One of her goals is to educate people about what endowments can do so they will not be afraid of them. Stallings believes there still is a reluctance by many people to use endowments, fearing they will not be able to do what they want to do.

Often people discuss a project they have in mind during the grant cycle, and Stallings will know where they can collaborate on that idea to help make it grow.

Another reason the ECF has been successful is the small operating budget. The foundation operates with one full-time employee and volunteers from RSVP and expertise from board members.

The City of Enid also cooperated with ECF on rent for its office space in the Cherokee Strip Conference Center.

Main Street Enid and PEGASYS also have worked with the ECF, and together they have learned about each other, she said.

All of those, plus the volunteers, have made the organization a success.

ECF has grown from the original gift by the Sisters of Mercy of $1.5 million to $6 million in assets and $250,000 in total grants in 2005.

Stallings said her job is to educate while the actual contacts are made by the board members.

A lot of the success has been in the timing.

The original board was started by Kelly Champlin, who saw what was happening in the community and the opportunity; Tim Traynor who had been thinking about a community foundation for several years; and Allan McCobb of the United Way of Enid and Northwest Oklahoma, who knew the difference endowments make.

Stallings had worked with a non-profit consultant from Oklahoma City and was familiar with how the ECF would operate when she was offered the job.

“All the pieces came together at the right time,” she said.

Enid Community Foundation Board president Todd Humphrey said Stallings’ experience was “fantastic.”

As a lender with Bank of Oklahoma, Stallings worked with the trust department and gained extensive knowledge working with non-profit groups, he said.

“When she was hired there was very little teaching done,” Humphrey said.

Stallings also attended workshops hosted by groups like Sarkeys Foundation and what she did not know, she learned.

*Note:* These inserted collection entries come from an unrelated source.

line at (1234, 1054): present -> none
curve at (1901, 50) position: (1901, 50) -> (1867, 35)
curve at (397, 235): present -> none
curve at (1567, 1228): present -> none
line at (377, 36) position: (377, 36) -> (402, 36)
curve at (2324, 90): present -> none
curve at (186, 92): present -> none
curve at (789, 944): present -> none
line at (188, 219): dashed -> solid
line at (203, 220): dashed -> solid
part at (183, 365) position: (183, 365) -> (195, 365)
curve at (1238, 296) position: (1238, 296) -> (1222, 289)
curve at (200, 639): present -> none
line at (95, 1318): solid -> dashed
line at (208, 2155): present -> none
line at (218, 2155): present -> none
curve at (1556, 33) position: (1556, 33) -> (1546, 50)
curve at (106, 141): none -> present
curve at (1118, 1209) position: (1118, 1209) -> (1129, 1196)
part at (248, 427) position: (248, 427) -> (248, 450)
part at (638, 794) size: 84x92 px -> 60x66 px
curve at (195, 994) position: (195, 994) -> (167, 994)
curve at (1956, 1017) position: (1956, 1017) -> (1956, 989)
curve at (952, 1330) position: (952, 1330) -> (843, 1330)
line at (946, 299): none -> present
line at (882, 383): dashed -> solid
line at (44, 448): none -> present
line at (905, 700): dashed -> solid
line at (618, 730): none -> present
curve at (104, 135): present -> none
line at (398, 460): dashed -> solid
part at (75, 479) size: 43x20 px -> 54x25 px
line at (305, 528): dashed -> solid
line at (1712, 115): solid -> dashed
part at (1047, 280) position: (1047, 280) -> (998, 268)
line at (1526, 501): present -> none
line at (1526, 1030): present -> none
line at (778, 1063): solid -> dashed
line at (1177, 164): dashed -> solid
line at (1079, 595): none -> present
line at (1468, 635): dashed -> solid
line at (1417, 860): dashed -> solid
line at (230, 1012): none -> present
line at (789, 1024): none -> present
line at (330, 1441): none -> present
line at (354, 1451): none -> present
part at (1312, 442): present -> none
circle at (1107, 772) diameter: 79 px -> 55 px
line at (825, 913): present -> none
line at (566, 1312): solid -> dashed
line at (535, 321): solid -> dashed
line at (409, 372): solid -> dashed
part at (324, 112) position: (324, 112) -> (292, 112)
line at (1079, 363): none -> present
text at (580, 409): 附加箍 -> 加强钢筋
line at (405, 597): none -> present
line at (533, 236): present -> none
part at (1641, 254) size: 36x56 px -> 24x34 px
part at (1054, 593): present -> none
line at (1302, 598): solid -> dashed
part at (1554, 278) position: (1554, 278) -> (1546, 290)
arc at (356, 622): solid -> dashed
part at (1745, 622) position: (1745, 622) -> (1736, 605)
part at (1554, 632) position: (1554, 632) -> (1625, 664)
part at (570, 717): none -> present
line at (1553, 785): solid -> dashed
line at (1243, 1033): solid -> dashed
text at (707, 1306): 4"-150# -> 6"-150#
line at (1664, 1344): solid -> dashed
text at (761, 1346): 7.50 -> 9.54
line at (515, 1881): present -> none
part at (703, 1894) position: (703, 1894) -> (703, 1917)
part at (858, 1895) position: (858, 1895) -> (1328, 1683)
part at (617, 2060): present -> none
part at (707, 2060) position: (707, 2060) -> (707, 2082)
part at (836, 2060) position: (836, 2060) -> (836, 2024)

“She continues to do that training, and now they are asking her to make the presentations,” he said. “She hit the ground running and it has taken off. She works long hours, nights and weekends, it makes my job as president pretty easy,” he said.

The ECF can be an economic development tool. Many communities do not have a community foundation and she believes Enid’s foundation is evidence to companies of Enid’s quality of life.

Stallings also would like to see more education on the money from Enid to state and national organizations. She said the ECF can create endowments for organizations here and the funding will stay local and benefit the community at the same time.